Perhaps the best new feature comes from an unexpected source. Skill Games now share pre-match loading time duty with the beat-the-goalkeeper practice arenas that have been present over a few games, and they also have their own section on the main menu. They're essentially mini-games to teach ball control and set pieces, from dribbling to penalties and every type of pass in between, in which you have to hit certain targets with the ball or complete other goals against the clock.
The real kicker is that these tiny challenges genuinely help to improve your game, gently showing you the basics with indicators and lenient win conditions on the lower levels, while the higher ranks take that aid away and force you to learn under 'real world' conditions. Curve balls, finesse shots and different types of cross are just a few techniques that even novices might now find easier to pick up.
There's a PlayStation Move match option, which lets you use the motion wand to point and drag your way through a game. When attacking the glowing orb is used to highlight players off the ball, either clicking to pass to them or holding T and drawing out run paths for them, while simultaneously aiming where you want to move. Defending is a matter of shifting the cursor over opponents and holding T to send your players, magnet-like, zooming to mark and tackle them. Having this sort of control is especially useful when taking penalties: you have a cursor to show exactly where you're trying to hit it and only have to get the power level right.
Move control requires some practice and feels at once both easier, thanks to the almost auto-run of attack, and more difficult, due to the additional strategy needed. It's not terrible, despite confusing presentation — a mess of lines connects who's marking who when defending, for instance — but it's clear that it's in its own mode and not a standard option because it simply doesn't match up to the ease of DualShock 3 controls. With some work, this could be a good alternative in a future FIFA; the potential is there if you're willing to give it a fair whack, though it's more likely that you'll prefer to kick back with a traditional controller.

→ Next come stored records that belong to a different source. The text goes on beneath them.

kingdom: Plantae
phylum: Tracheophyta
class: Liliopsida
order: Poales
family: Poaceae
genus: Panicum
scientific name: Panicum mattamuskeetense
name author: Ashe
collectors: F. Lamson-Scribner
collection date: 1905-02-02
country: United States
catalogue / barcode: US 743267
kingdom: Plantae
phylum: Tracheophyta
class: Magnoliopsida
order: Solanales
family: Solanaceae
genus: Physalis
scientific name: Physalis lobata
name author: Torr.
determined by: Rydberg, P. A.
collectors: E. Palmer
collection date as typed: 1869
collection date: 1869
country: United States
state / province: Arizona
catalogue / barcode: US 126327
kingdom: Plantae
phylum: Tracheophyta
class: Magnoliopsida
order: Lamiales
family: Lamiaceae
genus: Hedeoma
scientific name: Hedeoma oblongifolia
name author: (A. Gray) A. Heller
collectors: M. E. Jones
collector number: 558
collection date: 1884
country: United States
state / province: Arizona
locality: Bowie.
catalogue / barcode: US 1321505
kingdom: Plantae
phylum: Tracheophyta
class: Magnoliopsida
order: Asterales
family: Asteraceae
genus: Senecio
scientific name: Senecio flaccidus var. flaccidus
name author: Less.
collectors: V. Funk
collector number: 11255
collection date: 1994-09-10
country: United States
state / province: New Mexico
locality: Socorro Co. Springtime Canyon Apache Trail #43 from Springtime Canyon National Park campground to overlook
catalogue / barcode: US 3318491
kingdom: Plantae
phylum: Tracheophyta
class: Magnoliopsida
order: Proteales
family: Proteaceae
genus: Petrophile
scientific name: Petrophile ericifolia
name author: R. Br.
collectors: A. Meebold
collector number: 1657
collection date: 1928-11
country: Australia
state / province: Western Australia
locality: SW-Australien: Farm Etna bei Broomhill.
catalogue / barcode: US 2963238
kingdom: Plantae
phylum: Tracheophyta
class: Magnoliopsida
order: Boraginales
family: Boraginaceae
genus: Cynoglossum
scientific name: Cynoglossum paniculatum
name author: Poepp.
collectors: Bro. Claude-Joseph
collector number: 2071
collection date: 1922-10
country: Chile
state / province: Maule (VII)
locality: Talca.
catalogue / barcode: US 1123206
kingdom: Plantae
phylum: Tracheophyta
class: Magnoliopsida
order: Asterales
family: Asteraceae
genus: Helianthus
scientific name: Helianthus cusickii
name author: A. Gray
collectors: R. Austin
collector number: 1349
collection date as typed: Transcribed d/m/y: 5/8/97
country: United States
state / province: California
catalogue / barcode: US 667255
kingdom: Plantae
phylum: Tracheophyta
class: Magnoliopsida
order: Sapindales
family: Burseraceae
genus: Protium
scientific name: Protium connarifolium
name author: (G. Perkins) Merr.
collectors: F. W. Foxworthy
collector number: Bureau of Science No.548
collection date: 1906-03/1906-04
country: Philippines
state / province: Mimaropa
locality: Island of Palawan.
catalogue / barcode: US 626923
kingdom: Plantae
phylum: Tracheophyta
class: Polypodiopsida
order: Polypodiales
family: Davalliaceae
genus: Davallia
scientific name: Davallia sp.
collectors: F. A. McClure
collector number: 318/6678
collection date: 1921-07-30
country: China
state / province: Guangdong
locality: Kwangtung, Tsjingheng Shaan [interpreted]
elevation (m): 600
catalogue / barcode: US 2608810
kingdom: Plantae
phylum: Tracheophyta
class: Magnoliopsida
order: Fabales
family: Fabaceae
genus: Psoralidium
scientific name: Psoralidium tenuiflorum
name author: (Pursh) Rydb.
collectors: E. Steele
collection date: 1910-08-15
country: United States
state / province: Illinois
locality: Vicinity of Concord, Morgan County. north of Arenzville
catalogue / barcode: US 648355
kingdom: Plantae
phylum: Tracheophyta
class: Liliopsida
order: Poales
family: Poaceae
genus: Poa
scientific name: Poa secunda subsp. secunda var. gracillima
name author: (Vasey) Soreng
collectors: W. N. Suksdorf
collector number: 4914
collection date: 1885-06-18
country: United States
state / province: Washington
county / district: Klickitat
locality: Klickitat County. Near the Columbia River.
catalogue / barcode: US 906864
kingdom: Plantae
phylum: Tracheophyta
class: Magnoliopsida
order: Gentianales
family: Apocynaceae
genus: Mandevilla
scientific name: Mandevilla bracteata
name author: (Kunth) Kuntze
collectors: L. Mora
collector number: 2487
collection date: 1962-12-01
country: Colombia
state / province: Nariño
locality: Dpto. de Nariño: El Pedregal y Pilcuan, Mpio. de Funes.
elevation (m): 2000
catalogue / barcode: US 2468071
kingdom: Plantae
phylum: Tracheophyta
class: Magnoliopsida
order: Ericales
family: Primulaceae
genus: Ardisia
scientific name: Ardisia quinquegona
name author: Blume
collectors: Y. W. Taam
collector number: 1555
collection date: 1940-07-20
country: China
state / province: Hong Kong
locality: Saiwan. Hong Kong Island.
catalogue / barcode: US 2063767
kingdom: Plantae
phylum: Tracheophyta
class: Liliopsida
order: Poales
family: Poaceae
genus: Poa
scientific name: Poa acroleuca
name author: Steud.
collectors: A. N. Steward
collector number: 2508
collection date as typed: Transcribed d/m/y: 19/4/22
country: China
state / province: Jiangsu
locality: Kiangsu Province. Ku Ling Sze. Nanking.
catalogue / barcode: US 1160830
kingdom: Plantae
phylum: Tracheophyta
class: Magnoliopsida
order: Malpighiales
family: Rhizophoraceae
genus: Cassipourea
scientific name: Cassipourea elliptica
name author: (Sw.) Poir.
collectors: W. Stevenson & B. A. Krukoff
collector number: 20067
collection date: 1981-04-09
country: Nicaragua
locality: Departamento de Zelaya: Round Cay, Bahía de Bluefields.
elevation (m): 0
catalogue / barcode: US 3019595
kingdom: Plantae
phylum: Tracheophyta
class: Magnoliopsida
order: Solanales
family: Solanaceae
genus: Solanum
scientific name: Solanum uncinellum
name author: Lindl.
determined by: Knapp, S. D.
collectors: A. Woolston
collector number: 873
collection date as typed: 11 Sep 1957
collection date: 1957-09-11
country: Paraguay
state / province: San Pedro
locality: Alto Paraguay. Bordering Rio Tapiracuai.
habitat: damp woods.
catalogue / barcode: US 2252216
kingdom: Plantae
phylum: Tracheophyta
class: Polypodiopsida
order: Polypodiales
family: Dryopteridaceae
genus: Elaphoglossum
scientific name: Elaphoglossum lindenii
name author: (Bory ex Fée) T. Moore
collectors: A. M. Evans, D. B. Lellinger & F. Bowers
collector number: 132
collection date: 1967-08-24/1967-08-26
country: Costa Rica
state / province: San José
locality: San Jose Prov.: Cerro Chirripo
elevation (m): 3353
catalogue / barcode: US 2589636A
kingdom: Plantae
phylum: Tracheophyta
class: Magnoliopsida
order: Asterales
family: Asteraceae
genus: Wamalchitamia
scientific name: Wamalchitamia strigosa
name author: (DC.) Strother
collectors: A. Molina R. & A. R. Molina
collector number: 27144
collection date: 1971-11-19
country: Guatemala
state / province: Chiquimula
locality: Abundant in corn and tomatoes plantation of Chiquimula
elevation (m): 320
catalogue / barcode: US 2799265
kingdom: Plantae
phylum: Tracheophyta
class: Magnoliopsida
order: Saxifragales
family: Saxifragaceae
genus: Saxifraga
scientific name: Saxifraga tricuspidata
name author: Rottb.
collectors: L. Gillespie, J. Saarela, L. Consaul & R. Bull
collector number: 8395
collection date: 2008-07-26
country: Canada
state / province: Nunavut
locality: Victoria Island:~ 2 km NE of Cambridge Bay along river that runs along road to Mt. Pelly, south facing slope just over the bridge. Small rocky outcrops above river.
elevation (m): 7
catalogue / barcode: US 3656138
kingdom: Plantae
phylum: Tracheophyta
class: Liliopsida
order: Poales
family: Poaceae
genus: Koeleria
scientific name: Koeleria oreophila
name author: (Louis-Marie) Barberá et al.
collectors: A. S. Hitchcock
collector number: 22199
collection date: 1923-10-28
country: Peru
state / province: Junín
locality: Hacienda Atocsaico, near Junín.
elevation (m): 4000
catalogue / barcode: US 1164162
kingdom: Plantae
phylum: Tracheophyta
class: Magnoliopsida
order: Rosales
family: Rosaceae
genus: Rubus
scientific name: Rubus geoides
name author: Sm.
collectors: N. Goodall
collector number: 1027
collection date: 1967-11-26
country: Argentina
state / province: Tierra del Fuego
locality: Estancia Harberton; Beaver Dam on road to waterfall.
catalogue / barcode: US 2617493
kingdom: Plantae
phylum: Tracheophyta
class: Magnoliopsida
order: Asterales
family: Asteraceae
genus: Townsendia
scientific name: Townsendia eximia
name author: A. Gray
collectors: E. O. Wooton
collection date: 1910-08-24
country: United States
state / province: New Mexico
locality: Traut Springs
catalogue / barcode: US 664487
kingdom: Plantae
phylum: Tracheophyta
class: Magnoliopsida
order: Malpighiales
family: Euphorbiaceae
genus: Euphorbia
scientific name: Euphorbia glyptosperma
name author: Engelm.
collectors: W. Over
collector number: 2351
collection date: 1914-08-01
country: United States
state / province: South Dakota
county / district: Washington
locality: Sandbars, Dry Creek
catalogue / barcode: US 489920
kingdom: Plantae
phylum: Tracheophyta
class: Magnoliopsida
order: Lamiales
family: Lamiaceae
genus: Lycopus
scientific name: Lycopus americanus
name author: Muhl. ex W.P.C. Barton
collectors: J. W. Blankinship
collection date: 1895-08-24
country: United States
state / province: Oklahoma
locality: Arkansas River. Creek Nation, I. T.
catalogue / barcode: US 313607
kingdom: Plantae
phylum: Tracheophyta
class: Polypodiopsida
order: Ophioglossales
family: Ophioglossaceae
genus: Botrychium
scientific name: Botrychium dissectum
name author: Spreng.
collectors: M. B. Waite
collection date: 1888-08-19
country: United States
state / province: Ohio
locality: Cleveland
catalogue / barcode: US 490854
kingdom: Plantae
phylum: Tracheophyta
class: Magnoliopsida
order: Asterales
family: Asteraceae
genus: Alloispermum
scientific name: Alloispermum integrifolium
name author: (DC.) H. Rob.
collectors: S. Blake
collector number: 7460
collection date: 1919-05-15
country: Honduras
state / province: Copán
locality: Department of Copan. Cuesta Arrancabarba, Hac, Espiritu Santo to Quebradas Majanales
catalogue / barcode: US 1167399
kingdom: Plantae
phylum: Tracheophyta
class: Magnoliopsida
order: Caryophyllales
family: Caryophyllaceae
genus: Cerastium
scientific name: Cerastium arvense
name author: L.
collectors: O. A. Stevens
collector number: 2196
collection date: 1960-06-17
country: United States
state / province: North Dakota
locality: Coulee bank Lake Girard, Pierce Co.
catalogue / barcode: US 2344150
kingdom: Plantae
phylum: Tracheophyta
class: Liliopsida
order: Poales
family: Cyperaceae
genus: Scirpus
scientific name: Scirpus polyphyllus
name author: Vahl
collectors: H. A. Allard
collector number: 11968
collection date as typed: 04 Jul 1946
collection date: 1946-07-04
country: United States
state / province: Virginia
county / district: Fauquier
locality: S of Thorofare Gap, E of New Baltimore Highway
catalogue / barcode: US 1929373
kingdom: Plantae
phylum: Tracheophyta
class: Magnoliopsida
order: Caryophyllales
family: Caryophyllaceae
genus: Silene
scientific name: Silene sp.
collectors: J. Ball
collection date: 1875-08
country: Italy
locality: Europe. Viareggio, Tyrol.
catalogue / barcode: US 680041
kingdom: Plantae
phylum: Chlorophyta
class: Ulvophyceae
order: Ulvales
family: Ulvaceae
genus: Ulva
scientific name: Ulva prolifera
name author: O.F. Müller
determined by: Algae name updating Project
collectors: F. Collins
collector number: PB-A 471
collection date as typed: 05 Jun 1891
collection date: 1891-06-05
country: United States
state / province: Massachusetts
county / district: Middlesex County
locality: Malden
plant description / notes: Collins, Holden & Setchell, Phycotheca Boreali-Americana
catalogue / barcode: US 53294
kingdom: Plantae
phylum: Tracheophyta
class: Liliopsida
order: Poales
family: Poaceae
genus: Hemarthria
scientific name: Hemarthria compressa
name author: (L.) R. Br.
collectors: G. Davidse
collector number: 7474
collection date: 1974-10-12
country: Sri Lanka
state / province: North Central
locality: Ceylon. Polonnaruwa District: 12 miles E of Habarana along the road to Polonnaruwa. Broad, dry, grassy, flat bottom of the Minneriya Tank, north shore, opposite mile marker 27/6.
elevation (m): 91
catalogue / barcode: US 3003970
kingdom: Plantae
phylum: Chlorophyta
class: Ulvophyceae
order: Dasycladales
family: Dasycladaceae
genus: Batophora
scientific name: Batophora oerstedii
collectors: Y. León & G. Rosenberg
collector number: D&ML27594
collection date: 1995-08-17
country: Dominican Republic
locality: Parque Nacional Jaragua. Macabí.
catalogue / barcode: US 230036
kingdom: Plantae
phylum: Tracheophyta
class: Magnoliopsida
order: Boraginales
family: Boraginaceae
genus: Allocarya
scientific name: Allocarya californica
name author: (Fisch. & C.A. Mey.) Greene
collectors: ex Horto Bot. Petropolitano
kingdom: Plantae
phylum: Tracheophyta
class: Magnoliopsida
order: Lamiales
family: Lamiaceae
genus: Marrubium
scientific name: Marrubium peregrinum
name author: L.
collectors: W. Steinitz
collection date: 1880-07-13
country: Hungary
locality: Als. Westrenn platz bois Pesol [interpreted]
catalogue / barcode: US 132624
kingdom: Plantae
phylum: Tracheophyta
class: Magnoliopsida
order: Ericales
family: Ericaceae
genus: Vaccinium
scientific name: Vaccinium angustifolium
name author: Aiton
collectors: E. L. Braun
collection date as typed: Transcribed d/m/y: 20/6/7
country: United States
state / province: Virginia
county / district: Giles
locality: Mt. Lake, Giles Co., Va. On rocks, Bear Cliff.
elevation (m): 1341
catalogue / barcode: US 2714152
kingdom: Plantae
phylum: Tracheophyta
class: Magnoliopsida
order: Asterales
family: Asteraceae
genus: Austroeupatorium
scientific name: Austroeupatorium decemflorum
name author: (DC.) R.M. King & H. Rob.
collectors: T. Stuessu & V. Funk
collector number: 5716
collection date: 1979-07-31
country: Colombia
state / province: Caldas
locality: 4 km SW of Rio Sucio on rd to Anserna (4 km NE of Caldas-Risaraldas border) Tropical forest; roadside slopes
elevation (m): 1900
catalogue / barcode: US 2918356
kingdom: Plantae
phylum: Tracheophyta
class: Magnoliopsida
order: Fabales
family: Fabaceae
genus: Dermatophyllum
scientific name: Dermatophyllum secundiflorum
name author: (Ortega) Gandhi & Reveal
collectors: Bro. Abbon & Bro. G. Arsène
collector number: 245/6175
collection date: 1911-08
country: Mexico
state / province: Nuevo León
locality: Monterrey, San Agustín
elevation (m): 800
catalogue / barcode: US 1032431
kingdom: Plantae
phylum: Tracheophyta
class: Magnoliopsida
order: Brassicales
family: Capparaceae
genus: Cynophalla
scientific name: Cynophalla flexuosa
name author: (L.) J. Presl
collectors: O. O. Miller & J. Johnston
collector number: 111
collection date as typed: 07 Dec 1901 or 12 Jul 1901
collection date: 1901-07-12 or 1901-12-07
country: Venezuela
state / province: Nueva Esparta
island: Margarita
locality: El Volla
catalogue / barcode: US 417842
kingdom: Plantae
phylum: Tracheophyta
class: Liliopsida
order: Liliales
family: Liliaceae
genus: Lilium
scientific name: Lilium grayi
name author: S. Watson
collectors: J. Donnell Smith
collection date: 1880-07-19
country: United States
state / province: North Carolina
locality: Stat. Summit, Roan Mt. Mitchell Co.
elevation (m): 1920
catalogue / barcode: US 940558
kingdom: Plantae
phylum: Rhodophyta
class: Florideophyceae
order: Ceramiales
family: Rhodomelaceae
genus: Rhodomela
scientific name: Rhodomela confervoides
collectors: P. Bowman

FIFA 13 does feel like it's beginning to lumber under the extra weight of all these accumulated modes, though. Mid-match it's as smooth as you'd want, aside the unskippable scenes that preface substitutions as they have the last couple of years, but on menus there are hints of some struggle. When exiting back to the main menu there are moments where button presses are inadmissible for a few seconds while it pulls in the next bit of data. It's more an observation than a true negative; it's to be expected on ageing hardware with the amount of content now available, and thankfully it doesn't intrude too much in-play.
If it's more of the same you want, with a few extras, some more polish and updated player rosters, have no fear – FIFA 13 scores effortlessly on that front. There aren't a whole lot of huge changes during this run out, but the substitutions across each mode, plus some smart new diversions such as Skill Games, the great integration of live team updates and tightened mechanics, ensure that it stays on top of the table for another year.